(Entries taken from a collection)
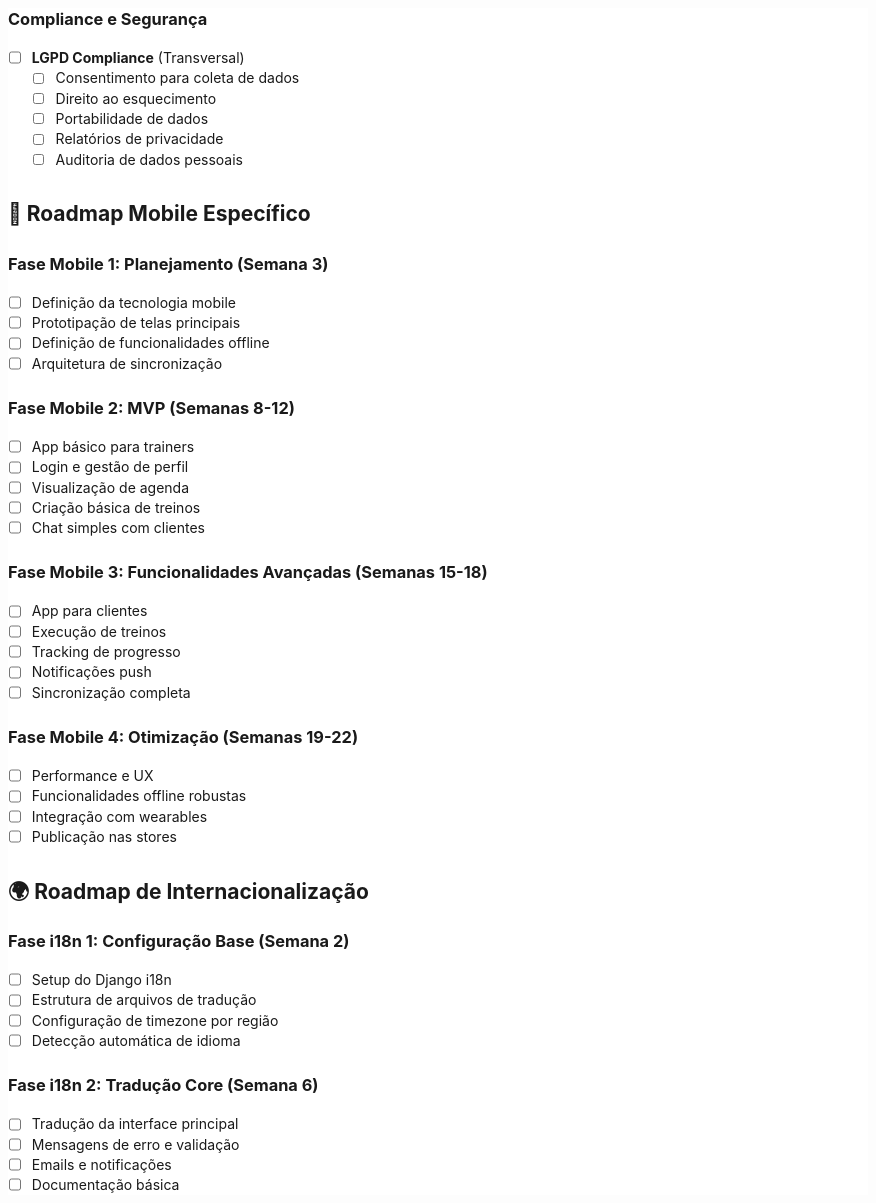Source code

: ### Compliance e Segurança
- [ ] **LGPD Compliance** (Transversal)
  - [ ] Consentimento para coleta de dados
  - [ ] Direito ao esquecimento
  - [ ] Portabilidade de dados
  - [ ] Relatórios de privacidade
  - [ ] Auditoria de dados pessoais

## 📱 Roadmap Mobile Específico

### Fase Mobile 1: Planejamento (Semana 3)
- [ ] Definição da tecnologia mobile
- [ ] Prototipação de telas principais
- [ ] Definição de funcionalidades offline
- [ ] Arquitetura de sincronização

### Fase Mobile 2: MVP (Semanas 8-12)
- [ ] App básico para trainers
- [ ] Login e gestão de perfil
- [ ] Visualização de agenda
- [ ] Criação básica de treinos
- [ ] Chat simples com clientes

### Fase Mobile 3: Funcionalidades Avançadas (Semanas 15-18)
- [ ] App para clientes
- [ ] Execução de treinos
- [ ] Tracking de progresso
- [ ] Notificações push
- [ ] Sincronização completa

### Fase Mobile 4: Otimização (Semanas 19-22)
- [ ] Performance e UX
- [ ] Funcionalidades offline robustas
- [ ] Integração com wearables
- [ ] Publicação nas stores

## 🌍 Roadmap de Internacionalização

### Fase i18n 1: Configuração Base (Semana 2)
- [ ] Setup do Django i18n
- [ ] Estrutura de arquivos de tradução
- [ ] Configuração de timezone por região
- [ ] Detecção automática de idioma

### Fase i18n 2: Tradução Core (Semana 6)
- [ ] Tradução da interface principal
- [ ] Mensagens de erro e validação
- [ ] Emails e notificações
- [ ] Documentação básica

# Action item
Give again, please, precisely the lines that begin the records and run through the line with "### Fase Mobile 2: MVP (Semanas 8-12)" in it, keeping both end lines and dropping any pictures.

# Answer for the task
Source code

: ### Compliance e Segurança
- [ ] **LGPD Compliance** (Transversal)
  - [ ] Consentimento para coleta de dados
  - [ ] Direito ao esquecimento
  - [ ] Portabilidade de dados
  - [ ] Relatórios de privacidade
  - [ ] Auditoria de dados pessoais

## 📱 Roadmap Mobile Específico

### Fase Mobile 1: Planejamento (Semana 3)
- [ ] Definição da tecnologia mobile
- [ ] Prototipação de telas principais
- [ ] Definição de funcionalidades offline
- [ ] Arquitetura de sincronização

### Fase Mobile 2: MVP (Semanas 8-12)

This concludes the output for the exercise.